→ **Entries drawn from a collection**
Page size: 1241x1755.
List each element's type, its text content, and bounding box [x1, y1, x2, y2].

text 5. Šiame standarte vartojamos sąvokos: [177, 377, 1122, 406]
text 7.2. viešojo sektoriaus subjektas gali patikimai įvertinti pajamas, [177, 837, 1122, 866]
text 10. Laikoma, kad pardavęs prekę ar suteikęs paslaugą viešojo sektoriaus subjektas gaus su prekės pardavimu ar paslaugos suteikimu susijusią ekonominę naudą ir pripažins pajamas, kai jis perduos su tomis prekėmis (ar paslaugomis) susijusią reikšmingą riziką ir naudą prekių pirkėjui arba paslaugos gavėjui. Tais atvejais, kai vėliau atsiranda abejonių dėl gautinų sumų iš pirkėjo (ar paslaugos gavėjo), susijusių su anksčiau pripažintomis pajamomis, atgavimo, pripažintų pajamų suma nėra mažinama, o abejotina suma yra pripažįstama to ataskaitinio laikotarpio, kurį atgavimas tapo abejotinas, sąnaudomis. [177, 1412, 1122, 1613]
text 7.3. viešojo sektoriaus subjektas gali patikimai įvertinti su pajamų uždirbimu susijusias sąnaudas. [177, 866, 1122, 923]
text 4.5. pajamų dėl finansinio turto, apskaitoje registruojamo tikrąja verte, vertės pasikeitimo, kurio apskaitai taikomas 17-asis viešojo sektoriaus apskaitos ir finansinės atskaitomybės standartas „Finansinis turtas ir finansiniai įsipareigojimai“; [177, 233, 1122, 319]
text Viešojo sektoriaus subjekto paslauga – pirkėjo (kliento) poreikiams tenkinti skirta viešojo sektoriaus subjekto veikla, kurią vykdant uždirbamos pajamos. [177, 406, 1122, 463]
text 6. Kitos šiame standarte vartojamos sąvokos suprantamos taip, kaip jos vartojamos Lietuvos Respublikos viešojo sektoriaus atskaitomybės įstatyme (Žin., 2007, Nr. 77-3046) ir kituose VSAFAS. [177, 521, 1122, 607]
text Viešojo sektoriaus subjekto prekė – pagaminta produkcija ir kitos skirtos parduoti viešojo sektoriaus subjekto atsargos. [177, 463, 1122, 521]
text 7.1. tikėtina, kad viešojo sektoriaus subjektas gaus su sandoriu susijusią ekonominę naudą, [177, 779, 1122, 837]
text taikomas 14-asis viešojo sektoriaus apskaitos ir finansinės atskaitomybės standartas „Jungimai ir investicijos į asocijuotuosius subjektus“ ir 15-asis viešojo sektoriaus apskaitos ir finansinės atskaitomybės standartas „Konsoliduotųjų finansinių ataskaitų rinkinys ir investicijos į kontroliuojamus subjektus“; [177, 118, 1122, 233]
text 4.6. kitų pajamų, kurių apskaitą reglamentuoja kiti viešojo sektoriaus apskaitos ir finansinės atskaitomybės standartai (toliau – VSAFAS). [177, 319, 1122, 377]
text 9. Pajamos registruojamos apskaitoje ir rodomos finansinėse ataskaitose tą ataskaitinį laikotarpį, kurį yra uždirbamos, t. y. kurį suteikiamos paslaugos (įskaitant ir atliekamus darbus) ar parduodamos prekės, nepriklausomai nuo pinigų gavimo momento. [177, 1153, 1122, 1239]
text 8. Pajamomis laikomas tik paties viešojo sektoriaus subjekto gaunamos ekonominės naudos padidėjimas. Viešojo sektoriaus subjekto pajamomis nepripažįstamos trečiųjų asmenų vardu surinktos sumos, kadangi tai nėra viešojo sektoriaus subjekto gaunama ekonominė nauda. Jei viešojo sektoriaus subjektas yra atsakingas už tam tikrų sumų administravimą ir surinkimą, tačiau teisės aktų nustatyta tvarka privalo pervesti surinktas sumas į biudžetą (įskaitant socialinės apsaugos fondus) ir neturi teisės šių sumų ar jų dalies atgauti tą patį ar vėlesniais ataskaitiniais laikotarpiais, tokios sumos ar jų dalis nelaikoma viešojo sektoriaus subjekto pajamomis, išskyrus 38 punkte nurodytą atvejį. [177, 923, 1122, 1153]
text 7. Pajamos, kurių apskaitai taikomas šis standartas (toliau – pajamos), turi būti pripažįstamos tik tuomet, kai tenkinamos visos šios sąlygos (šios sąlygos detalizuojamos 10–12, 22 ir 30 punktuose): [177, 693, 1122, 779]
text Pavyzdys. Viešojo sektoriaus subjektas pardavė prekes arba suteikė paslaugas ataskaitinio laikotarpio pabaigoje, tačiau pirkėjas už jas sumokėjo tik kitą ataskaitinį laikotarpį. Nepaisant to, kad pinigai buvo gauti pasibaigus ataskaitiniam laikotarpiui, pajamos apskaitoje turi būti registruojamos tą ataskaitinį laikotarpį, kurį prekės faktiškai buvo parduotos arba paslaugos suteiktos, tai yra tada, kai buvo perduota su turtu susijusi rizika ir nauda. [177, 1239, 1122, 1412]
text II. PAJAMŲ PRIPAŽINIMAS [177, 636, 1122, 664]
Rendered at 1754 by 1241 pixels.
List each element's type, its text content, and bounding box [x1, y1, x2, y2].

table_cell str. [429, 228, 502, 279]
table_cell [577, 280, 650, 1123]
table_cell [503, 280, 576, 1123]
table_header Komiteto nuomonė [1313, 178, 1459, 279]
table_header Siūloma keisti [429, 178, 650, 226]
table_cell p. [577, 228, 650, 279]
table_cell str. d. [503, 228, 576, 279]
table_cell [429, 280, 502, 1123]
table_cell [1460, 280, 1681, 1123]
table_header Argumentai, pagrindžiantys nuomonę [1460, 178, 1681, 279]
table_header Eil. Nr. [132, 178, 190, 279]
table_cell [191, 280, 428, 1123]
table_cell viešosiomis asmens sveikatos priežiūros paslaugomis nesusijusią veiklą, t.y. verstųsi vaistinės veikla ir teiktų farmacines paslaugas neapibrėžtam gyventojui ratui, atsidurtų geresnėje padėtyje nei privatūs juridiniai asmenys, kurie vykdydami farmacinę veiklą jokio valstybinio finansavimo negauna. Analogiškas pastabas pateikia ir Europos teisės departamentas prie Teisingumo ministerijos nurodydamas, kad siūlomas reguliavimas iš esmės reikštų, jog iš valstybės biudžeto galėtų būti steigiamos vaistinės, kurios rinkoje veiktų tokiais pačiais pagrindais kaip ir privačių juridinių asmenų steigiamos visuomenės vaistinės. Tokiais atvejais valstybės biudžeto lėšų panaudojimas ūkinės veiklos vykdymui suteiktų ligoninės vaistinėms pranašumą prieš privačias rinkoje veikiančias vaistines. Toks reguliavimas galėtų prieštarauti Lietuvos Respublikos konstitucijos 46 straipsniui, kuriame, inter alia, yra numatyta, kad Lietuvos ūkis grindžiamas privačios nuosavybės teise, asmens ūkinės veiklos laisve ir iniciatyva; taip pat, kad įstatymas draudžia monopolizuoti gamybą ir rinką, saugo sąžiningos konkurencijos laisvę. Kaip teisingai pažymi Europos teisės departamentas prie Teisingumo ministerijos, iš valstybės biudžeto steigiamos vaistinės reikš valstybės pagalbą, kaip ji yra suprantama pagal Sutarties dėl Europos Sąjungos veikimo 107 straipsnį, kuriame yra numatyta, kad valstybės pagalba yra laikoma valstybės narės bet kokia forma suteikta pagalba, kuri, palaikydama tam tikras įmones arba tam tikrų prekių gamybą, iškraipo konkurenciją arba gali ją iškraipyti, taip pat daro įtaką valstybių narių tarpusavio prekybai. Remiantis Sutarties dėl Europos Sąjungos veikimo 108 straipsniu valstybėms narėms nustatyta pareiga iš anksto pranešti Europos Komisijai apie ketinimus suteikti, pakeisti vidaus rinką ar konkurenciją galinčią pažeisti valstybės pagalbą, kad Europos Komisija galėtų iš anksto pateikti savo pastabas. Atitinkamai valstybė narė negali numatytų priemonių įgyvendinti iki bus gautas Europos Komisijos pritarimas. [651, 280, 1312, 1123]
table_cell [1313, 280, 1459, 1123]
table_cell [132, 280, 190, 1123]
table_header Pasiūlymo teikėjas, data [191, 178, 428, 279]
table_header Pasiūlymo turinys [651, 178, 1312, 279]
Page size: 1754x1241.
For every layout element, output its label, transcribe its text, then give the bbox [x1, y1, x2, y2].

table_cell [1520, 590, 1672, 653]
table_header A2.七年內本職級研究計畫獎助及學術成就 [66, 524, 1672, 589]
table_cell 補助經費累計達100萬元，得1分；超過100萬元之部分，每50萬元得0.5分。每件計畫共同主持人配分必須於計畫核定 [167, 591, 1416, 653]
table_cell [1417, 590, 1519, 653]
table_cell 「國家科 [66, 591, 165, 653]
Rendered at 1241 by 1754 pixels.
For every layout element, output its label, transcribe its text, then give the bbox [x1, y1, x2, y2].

→ **SHORT TASK**
Locate each line above that contains the string "ataskaitinio" and copy those lines. Matches must have the same uppercase and lowercase letters.

→ **COMPLETED TASK**
text 10. Laikoma, kad pardavęs prekę ar suteikęs paslaugą viešojo sektoriaus subjektas gaus su prekės pardavimu ar paslaugos suteikimu susijusią ekonominę naudą ir pripažins pajamas, kai jis perduos su tomis prekėmis (ar paslaugomis) susijusią reikšmingą riziką ir naudą prekių pirkėjui arba paslaugos gavėjui. Tais atvejais, kai vėliau atsiranda abejonių dėl gautinų sumų iš pirkėjo (ar paslaugos gavėjo), susijusių su anksčiau pripažintomis pajamomis, atgavimo, pripažintų pajamų suma nėra mažinama, o abejotina suma yra pripažįstama to ataskaitinio laikotarpio, kurį atgavimas tapo abejotinas, sąnaudomis. [177, 1412, 1122, 1613]
text Pavyzdys. Viešojo sektoriaus subjektas pardavė prekes arba suteikė paslaugas ataskaitinio laikotarpio pabaigoje, tačiau pirkėjas už jas sumokėjo tik kitą ataskaitinį laikotarpį. Nepaisant to, kad pinigai buvo gauti pasibaigus ataskaitiniam laikotarpiui, pajamos apskaitoje turi būti registruojamos tą ataskaitinį laikotarpį, kurį prekės faktiškai buvo parduotos arba paslaugos suteiktos, tai yra tada, kai buvo perduota su turtu susijusi rizika ir nauda. [177, 1239, 1122, 1412]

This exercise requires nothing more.